Der Erfurter Fürstenkongress
Am 4. August 1807 wurde durch ein Dekret Napoleons Erfurt in Thüringen wegen seiner Lage an der VIA REGIA und der damit verbundenen militärstrategischen Bedeutung im Zentrum der besetzten deutschen Territorialstaaten zur „domaine réservé à l’empereur“, zur kaiserlichen Domäne, erklärt. Diese besondere staatsrechtliche Stellung Erfurts war ausschlaggebend für die Wahl des Ortes, an dem sich Napoleon mit dem russischen Zaren Alexander I. nach der Begegnung in Tilsit vom 7. Juli 1807 erneut treffen wollte. Der Vorschlag erging im April 1808 vom Kaiser an den Zaren. Am 27. September 1808 hielt Napoleon gemeinsam mit Alexander I., den er in der Nähe von Linderbach zwischen Erfurt und Weimar empfangen hatte, unter dem Geläut der Glocken Einzug in Erfurt.
Vom 27. September bis 14. Oktober 1808 fand in Erfurt, gekrönt vom Treffen des französischen Kaisers und des russischen Zaren der Erfurter Fürstenkongress statt. 38 mit Napoleon verbündete Herrscher Europas, unter ihnen drei Könige, trafen sich in der thüringischen Stadt, um eine Neuordnung Europas zu beraten. Erfurt, das zu dieser Zeit schon lange in wirtschaftliche, politische und geistig-kulturelle Bedeutungslosigkeit verfallen war, wurde dadurch für kurze Zeit zu einem Zentrum europäischer Politik.
Trotz aller Kurzlebigkeit und Widersprüchlichkeit ist der Erfurter Fürstenkongress ein herausragendes und signifikantes Ereignis in der europäischen Geschichte. Politisch gesehen war die Allianz freilich nicht von langer Dauer. Der Einmarsch der Grande Armée 1812 in Russland beendete diesen Versuch einer Neuordnung Europas endgültig und ließ ihn in Blut, Flammen und schließlich den eisigen Fluten der Beresina ertrinken.
Napoleon wohnte in der ehemaligen Kurmainzischen Statthalterei, die damals als Gouvernementspalast diente und heute die Thüringer Staatskanzlei beherbergt. Der Zar residierte ebenfalls in Erfurt in dem heute noch erhaltenen Haus des Fabrikanten Triebel, Anger 6.
Wie es den Gepflogenheiten der Zeit entsprach, war nach außen hin der Kongress vor allem eine Fülle von Empfängen, Bällen und Theateraufführungen, in deren Hintergrund im großen Eckzimmer des Gouvernementsgebäudes Kaiser und Zar unter Beteiligung ihrer Minister diplomatische Verhandlungen führten.
Am 8. Oktober 1808 wurde der preußisch-französische Vertrag gegen Österreich unterzeichnet.
Am 12. Oktober 1808 wurde die „Erfurter Konvention“ unterzeichnet, welche die französisch-russische Allianz konsolidieren sollte.
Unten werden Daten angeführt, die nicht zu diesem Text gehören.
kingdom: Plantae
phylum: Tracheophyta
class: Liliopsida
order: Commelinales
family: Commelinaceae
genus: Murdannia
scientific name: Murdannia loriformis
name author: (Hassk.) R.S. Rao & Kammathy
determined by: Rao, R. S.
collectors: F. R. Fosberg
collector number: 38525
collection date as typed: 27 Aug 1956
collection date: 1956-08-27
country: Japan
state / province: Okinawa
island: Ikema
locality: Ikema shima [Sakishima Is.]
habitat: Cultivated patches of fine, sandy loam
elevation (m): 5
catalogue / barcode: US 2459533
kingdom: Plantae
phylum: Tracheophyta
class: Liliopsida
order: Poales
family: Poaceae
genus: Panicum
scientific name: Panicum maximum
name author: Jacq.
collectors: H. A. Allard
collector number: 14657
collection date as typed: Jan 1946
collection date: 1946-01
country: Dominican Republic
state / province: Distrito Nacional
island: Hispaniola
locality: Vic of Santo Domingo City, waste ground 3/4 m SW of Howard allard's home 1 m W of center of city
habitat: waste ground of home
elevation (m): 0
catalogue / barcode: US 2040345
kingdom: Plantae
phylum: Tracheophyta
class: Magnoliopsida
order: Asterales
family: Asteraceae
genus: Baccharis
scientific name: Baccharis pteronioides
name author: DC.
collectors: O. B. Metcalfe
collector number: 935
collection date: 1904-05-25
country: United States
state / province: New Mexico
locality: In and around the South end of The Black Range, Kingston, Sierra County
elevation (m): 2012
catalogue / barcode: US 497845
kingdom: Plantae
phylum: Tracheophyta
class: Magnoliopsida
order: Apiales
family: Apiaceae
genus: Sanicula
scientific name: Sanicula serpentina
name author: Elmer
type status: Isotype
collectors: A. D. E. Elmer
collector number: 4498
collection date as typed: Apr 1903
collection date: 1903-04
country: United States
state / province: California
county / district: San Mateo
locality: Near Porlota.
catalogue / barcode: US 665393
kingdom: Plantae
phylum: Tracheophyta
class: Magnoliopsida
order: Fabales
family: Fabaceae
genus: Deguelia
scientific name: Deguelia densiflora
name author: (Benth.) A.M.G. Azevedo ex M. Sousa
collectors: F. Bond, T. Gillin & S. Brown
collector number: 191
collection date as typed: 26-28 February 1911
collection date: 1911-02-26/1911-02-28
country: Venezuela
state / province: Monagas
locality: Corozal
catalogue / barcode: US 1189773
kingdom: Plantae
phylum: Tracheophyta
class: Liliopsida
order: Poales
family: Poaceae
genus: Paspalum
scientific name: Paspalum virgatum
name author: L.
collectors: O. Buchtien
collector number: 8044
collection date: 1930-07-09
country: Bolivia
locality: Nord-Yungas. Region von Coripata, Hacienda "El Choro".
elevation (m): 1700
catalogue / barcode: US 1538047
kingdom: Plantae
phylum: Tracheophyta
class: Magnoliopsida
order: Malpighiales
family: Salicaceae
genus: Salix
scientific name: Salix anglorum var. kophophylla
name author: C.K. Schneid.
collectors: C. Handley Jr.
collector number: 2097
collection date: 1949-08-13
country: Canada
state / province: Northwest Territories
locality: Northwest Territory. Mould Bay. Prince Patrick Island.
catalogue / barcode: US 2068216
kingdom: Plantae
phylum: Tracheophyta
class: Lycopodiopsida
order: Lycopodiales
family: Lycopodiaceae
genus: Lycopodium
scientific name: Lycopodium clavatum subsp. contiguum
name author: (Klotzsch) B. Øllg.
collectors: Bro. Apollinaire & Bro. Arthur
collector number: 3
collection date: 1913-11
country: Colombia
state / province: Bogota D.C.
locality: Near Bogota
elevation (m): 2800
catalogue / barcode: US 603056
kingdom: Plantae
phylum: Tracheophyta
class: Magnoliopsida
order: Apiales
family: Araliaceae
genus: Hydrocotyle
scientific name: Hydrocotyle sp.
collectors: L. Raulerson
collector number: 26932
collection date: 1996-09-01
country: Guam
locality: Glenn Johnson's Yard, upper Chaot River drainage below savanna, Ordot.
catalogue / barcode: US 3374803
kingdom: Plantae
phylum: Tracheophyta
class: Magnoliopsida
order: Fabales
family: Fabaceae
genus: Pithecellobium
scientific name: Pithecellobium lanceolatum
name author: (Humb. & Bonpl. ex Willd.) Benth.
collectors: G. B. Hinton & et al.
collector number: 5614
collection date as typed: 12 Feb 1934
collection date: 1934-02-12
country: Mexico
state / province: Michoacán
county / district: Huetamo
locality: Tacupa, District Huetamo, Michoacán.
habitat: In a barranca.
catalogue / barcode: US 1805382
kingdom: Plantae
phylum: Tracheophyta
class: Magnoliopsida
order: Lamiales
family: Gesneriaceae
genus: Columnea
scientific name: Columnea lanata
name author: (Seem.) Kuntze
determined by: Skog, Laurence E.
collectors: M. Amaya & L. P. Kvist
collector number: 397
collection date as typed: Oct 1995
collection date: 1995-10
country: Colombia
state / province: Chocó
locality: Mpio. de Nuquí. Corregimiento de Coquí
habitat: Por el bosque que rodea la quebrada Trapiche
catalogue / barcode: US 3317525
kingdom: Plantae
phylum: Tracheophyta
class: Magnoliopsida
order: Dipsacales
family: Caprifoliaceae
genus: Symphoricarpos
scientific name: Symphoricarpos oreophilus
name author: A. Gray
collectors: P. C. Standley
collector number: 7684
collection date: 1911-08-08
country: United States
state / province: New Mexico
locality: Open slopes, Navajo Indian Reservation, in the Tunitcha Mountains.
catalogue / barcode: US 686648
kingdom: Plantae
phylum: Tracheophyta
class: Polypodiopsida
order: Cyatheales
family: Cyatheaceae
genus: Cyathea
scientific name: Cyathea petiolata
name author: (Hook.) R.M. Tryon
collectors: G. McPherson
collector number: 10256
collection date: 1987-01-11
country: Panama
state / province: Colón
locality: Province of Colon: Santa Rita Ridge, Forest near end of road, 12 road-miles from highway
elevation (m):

Es erging ein Friedensangebot an England auf der Grundlage der bestehenden Verhältnisse, Zuerkennung der Donaugrenze an Russland, Reduzierung der Kriegskontributionen von Preußen auf 120 Mill. Francs.
Am 14. Oktober reisten beide Kaiser aus Erfurt ab.
Der nächste Aufenthalt Napoleons in Erfurt war vom 23. bis 25. Oktober 1813 nach der Niederlage der französischen Armeen in der Völkerschlacht bei Leipzig.